Texas law has not favored the creation of joint ownership
with right of survivorship (“ROS”) for a variety of historical reasons.
Executors of a deceased’s estate are often left to wonder – is this joint
account non-testamentary (in other words, not an asset of the probate estate
subject to the executor’s control) because it meets the requirements for a
right of survivorship under Texas law?
Financial institutions can be reluctant to pay on these joint accounts
prior to some form of probate, which prevents the co-owner(s) from having
access to funds needed to pay their bills.
So much for careful estate planning to minimize probate
assets!
Chapter XI of the Texas Probate Code deals with
non-testamentary transfers, with particular attention to multi-party accounts
and survivorship rights. One of the first things you should try to obtain is a
copy of the account agreement. Look to see if it uses language such as “on the
death of one party, all sums belong to the surviving party as his or her
separate property and estate.” Tex.
Prob. Code § 439. Reliance on the name of the account, alone, is usually
insufficient to create survivorship rights.

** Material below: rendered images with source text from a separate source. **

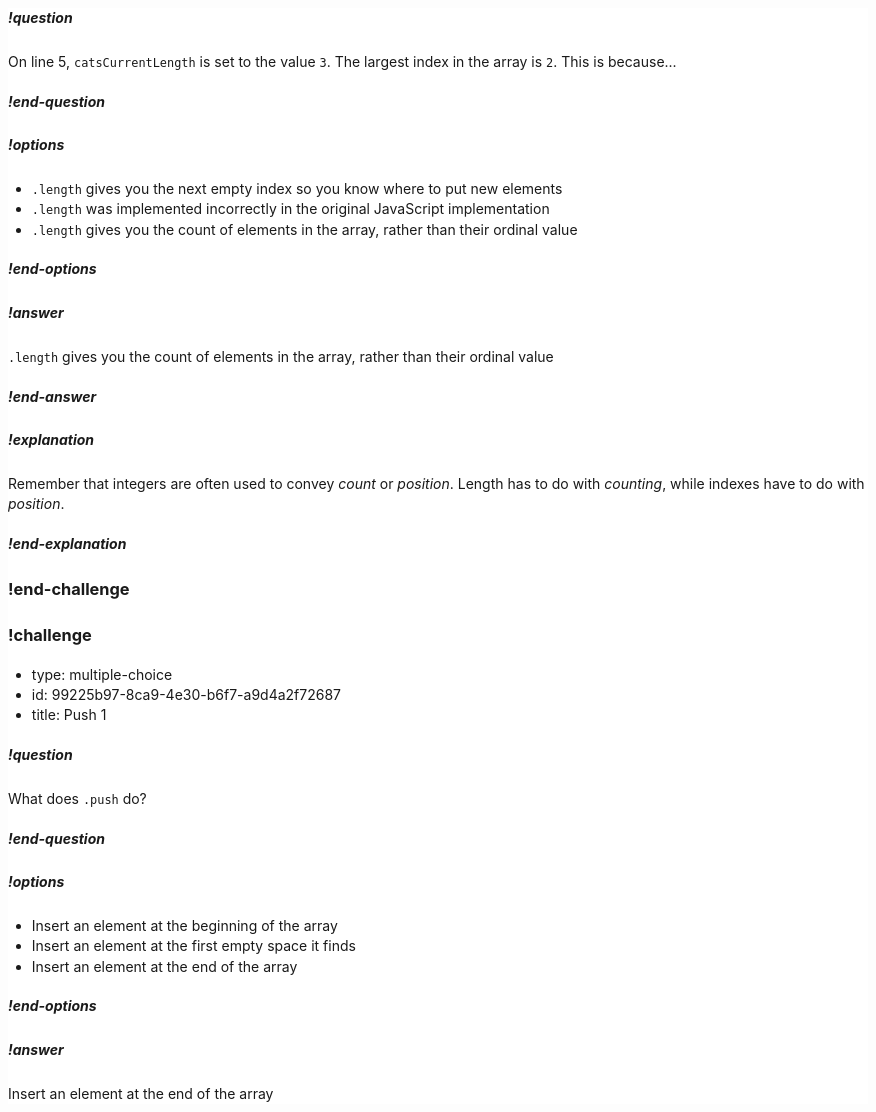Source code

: ##### !question

On line 5, `catsCurrentLength` is set to the value `3`. The largest index in the array is `2`. This is because...

##### !end-question

##### !options


* `.length` gives you the next empty index so you know where to put new elements
* `.length` was implemented incorrectly in the original JavaScript implementation
* `.length` gives you the count of elements in the array, rather than their ordinal value


##### !end-options

##### !answer

`.length` gives you the count of elements in the array, rather than their ordinal value

##### !end-answer

##### !explanation

Remember that integers are often used to convey _count_ or _position_. Length has to do with _counting_, while indexes have to do with _position_.

##### !end-explanation

### !end-challenge

### !challenge

* type: multiple-choice
* id: 99225b97-8ca9-4e30-b6f7-a9d4a2f72687
* title: Push 1

##### !question

What does `.push` do?

##### !end-question

##### !options


* Insert an element at the beginning of the array
* Insert an element at the first empty space it finds
* Insert an element at the end of the array


##### !end-options

##### !answer

Insert an element at the end of the array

In addition, you may want to check the account agreement
against the proposed “Uniform Single-Party or Multiple-Party Account Form”
described in section 439A of the Texas Probate Code. Banks and other financial
institutions which utilize this form, or something substantially similar to it,
are protected from most claims that could be brought by a deceased’s estate,
personal representative, beneficiaries or heirs if they rely on the
“survivorship” provisions to pay remaining sums to the joint owner(s).